• _Work required_
In the post on methods for getting tasks started, copy the passage starting at "Real habit building" and ending at "feels good sometimes.".

• _Document excerpt_
+--

Not sure if just trying more methods will help you, but here are some that happen to consistently work for me:
- Always work with a list.
- When everything seems overwhelming and I can't get myself to start, just pick ONE item from the list.
- If there is no list, just making the list will do. It may be empty. Done for now, enough, no need to start on it yet.
- Granular items.
- Instead of "pack suitcase", break it down like "get suitcase out".
- Split the task of "read X" and "understand X". That stops obstructive thoughts like "I wouldn't understand it anyway, and then I'd need to as ... but can't right now because ...".
- The only new breakthrough from this year: When even doing one item from the list feels like too much, only simulate doing them in your head: https://lemmy.ml/post/36147982
- I have a section of "structural improvements". Those are things that, once done, improve my life, forever. E. g. getting this diagnosis. Getting a dishwasher. Getting a maid. Unlike, for example, clean the kitchen, which is temporary.
- implementation intention: Might feel overwhelming to "stop browsing right now", but set a timer to stop in 5 minutes. Or "when the timer finishes, I'll do the simulations on list items".
Real habit building still does not work for me, though, even with a specialist therapist. That'd be the real deal.

I finally became more aware of this and realise mid-response that this is nonsense. But by then I'm invested.
My solution: A file "nobody-cares.txt" where I can paste it, which feels easier than just closing the tab.
Therapist says this is a fine first idea, but by doing so, I still attribute value to this nonsense. So next step is to just discard everything I had typed. Actually feels good sometimes.

+--

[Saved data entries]
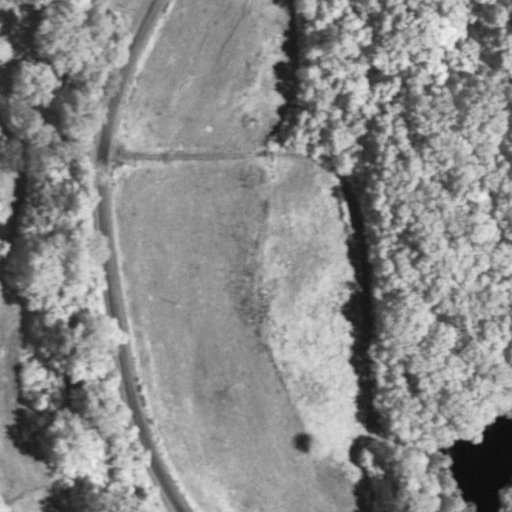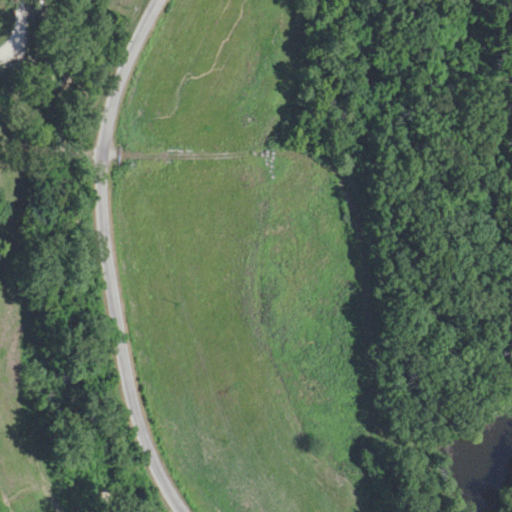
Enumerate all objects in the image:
road: (95, 257)
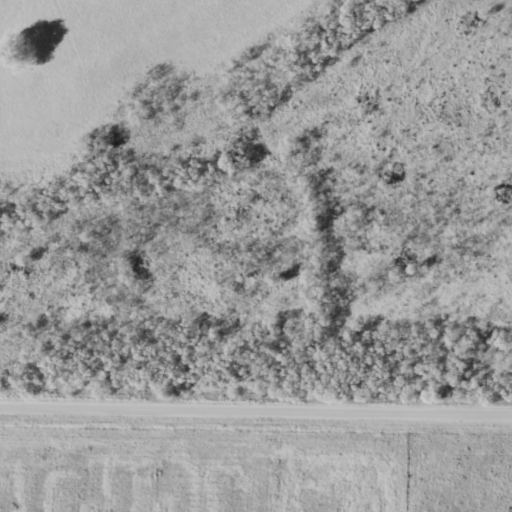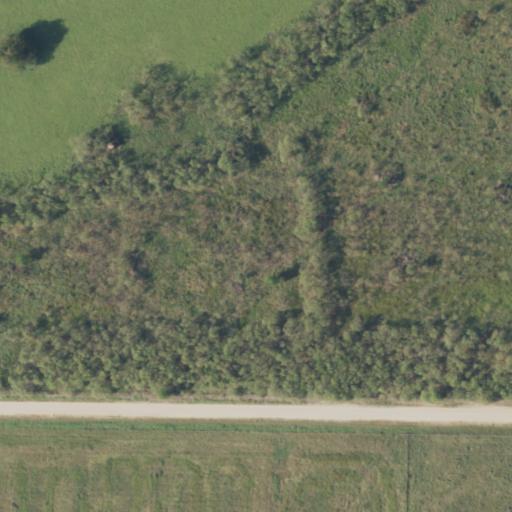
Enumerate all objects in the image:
road: (256, 408)
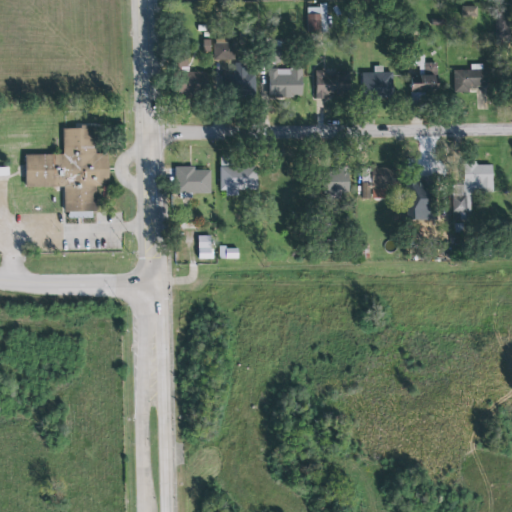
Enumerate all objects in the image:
building: (470, 11)
building: (316, 19)
building: (503, 25)
building: (223, 49)
building: (243, 79)
building: (471, 79)
building: (426, 81)
building: (285, 82)
building: (196, 84)
building: (331, 84)
building: (379, 84)
road: (148, 88)
road: (331, 132)
building: (73, 171)
building: (4, 172)
building: (237, 177)
building: (192, 180)
building: (375, 181)
building: (339, 182)
building: (380, 183)
building: (472, 187)
building: (421, 198)
road: (6, 222)
road: (56, 229)
building: (204, 247)
building: (228, 253)
road: (80, 276)
road: (144, 344)
road: (166, 344)
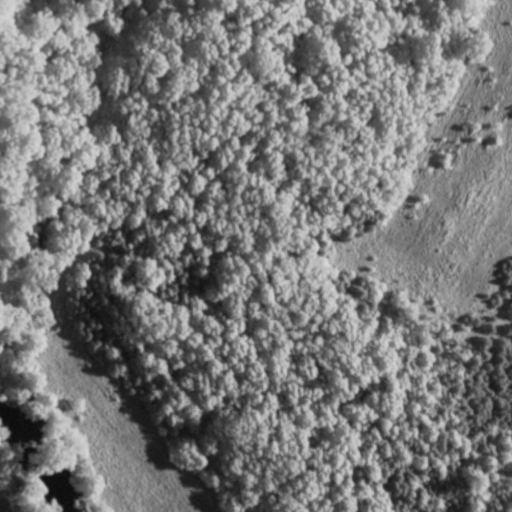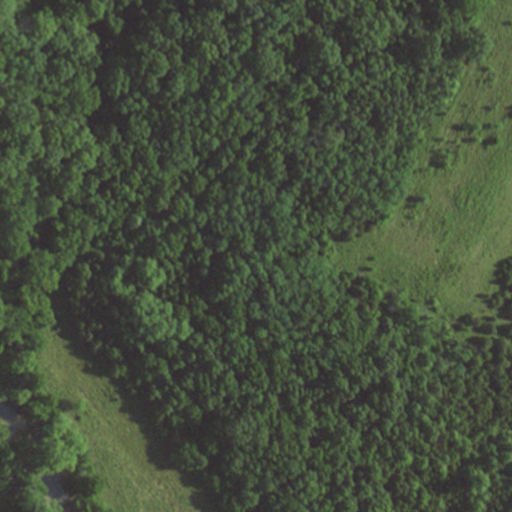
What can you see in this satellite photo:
river: (31, 461)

+--

• _Solved exercise_
Real habit building still does not work for me, though, even with a specialist therapist. That'd be the real deal.

I finally became more aware of this and realise mid-response that this is nonsense. But by then I'm invested.
My solution: A file "nobody-cares.txt" where I can paste it, which feels easier than just closing the tab.
Therapist says this is a fine first idea, but by doing so, I still attribute value to this nonsense. So next step is to just discard everything I had typed. Actually feels good sometimes.